Un estratto dalla postfazione di Luciano Canfora per il libro di Napoleone Bonaparte ‘Le guerre di Cesare’

[...] Mentre ‘bonapartismo’ è parola sgradita nel lessico comunista già solo per costante avversione espressa a suo tempo da Karl Marx per tale genere di ‘comando’, Cesare, molto più lontano nel tempo e capoparte egli stesso a lungo della fazione ‘popularis’, diventa modello più utile. In un appunto risalente al 1942, ma edito postumamente solo nell’agosto 1965, Palmiro Togliatti scrive: “L’uomo più grande della storia di Roma, che fu Cesare”.

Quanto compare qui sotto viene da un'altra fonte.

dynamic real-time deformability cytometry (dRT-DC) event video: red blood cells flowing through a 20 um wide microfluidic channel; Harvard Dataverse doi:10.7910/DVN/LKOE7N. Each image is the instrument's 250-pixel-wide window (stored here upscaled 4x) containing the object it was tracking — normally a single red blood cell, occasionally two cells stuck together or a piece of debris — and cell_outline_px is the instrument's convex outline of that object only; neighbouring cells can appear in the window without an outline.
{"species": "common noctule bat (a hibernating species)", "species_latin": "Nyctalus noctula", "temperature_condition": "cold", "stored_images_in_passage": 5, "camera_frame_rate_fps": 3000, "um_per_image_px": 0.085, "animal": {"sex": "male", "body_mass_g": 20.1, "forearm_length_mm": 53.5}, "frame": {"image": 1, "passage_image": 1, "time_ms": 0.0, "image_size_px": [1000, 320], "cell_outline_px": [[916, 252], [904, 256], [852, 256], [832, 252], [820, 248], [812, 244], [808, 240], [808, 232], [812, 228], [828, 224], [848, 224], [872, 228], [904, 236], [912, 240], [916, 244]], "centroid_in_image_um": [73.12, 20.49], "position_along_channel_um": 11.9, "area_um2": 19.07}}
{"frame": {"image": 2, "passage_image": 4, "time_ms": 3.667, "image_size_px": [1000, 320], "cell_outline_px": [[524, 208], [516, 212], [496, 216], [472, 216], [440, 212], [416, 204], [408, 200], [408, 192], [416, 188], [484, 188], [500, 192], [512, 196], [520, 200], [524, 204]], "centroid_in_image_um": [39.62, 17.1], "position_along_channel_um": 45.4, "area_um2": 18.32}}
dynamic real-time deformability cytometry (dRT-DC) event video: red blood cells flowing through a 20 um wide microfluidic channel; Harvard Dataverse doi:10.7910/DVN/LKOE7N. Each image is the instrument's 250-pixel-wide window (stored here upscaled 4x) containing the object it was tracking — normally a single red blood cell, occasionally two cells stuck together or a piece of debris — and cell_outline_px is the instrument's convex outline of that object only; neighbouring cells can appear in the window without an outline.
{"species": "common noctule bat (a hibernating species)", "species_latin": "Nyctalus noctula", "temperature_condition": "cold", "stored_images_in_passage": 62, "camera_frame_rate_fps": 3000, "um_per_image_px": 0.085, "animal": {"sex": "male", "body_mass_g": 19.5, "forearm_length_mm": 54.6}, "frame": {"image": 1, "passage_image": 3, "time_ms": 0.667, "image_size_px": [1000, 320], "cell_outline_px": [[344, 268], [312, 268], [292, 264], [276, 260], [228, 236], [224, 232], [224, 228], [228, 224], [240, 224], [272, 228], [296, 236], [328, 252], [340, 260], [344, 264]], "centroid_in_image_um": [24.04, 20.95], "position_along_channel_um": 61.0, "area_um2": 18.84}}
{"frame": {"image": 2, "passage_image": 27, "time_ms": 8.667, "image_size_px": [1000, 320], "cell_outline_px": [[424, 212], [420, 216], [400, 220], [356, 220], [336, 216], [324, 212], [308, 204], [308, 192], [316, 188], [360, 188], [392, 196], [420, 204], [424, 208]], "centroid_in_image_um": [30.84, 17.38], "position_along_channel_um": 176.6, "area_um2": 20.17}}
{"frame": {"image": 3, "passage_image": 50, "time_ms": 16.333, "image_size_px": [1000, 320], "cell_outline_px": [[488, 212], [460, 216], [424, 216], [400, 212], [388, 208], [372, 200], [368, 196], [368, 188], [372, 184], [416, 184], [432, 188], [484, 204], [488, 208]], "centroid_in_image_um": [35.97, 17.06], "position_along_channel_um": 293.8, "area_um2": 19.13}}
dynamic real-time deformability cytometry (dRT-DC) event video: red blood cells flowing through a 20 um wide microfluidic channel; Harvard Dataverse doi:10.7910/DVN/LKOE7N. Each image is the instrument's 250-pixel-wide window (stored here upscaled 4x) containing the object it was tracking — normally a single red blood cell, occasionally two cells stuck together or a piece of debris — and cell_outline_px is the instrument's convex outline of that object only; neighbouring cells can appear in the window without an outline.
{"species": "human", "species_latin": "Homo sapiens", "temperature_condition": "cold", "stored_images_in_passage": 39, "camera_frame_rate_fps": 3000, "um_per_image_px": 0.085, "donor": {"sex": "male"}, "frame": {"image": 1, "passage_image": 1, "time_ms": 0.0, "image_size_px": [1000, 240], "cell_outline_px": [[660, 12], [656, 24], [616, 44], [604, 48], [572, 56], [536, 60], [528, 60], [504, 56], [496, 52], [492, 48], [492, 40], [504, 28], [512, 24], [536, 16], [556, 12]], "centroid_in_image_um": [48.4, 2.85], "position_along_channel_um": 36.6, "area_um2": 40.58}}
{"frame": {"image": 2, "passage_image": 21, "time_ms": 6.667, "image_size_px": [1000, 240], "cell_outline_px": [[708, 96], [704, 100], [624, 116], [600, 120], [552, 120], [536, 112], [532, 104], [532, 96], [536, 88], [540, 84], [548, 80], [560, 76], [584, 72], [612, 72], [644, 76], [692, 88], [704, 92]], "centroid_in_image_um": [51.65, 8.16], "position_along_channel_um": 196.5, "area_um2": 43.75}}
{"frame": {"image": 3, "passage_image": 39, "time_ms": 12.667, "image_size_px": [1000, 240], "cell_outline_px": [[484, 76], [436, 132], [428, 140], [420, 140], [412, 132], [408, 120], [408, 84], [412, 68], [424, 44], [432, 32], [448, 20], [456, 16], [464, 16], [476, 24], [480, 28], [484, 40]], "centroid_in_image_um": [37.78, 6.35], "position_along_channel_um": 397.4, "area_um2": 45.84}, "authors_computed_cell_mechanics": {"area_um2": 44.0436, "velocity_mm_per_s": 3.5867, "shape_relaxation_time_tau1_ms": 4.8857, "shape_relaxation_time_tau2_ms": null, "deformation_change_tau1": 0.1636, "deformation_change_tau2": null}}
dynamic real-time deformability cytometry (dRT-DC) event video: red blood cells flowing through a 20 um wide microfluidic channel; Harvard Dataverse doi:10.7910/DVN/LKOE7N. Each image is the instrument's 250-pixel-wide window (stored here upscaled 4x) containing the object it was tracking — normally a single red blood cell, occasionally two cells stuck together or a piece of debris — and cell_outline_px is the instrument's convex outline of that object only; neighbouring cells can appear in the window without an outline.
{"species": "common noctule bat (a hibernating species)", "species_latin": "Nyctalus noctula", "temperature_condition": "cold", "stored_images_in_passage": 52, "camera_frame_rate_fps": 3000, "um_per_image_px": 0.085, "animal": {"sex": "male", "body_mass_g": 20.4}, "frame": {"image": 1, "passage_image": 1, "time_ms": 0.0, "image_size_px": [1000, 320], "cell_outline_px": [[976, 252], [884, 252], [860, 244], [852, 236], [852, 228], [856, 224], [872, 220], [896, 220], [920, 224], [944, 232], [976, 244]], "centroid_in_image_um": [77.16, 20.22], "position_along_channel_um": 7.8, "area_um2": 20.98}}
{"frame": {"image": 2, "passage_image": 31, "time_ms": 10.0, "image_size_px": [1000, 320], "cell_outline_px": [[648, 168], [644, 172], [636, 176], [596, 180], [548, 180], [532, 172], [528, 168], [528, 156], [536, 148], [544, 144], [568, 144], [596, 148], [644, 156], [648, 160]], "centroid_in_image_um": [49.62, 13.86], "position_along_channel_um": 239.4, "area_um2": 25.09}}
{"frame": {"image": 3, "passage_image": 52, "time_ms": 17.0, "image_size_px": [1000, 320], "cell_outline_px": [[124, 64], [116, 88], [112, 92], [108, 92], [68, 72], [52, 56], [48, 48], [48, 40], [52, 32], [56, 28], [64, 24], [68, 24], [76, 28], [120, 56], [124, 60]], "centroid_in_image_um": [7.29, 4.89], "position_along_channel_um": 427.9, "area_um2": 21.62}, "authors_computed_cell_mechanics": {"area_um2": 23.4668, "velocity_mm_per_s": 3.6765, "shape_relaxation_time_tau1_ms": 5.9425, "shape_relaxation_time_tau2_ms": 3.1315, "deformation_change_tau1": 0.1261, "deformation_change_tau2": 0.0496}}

Ma il giudizio non era una mera esplosione di entusiasmo. Togliatti approda a quel giudizio nell’ambito di uno schema di lezione di storia destinato ai militanti italiani e spagnoli esuli a Mosca, intitolato ‘Principali falsificazioni nell’insegnamento della storia di Roma nelle scuole fasciste’. In quel contesto, il ragionamento che Togliatti svolge ha valore limitativo. La creazione - osserva Togliatti - di un impero con pretesa universalistica, quale quello alla cui nascita Cesare diede un grande contributo seppellendo la vecchia Repubblica oligarchica, ebbe però effetti negativi favorendo il cosmopolitismo delle classi intellettuali italiane. A quel punto, osserva Togliatti, “si potrebbe dire che l’uomo più grande della storia di Roma, che fu Cesare, fu quello che arrecò maggiori danni agli italiani come nazione”.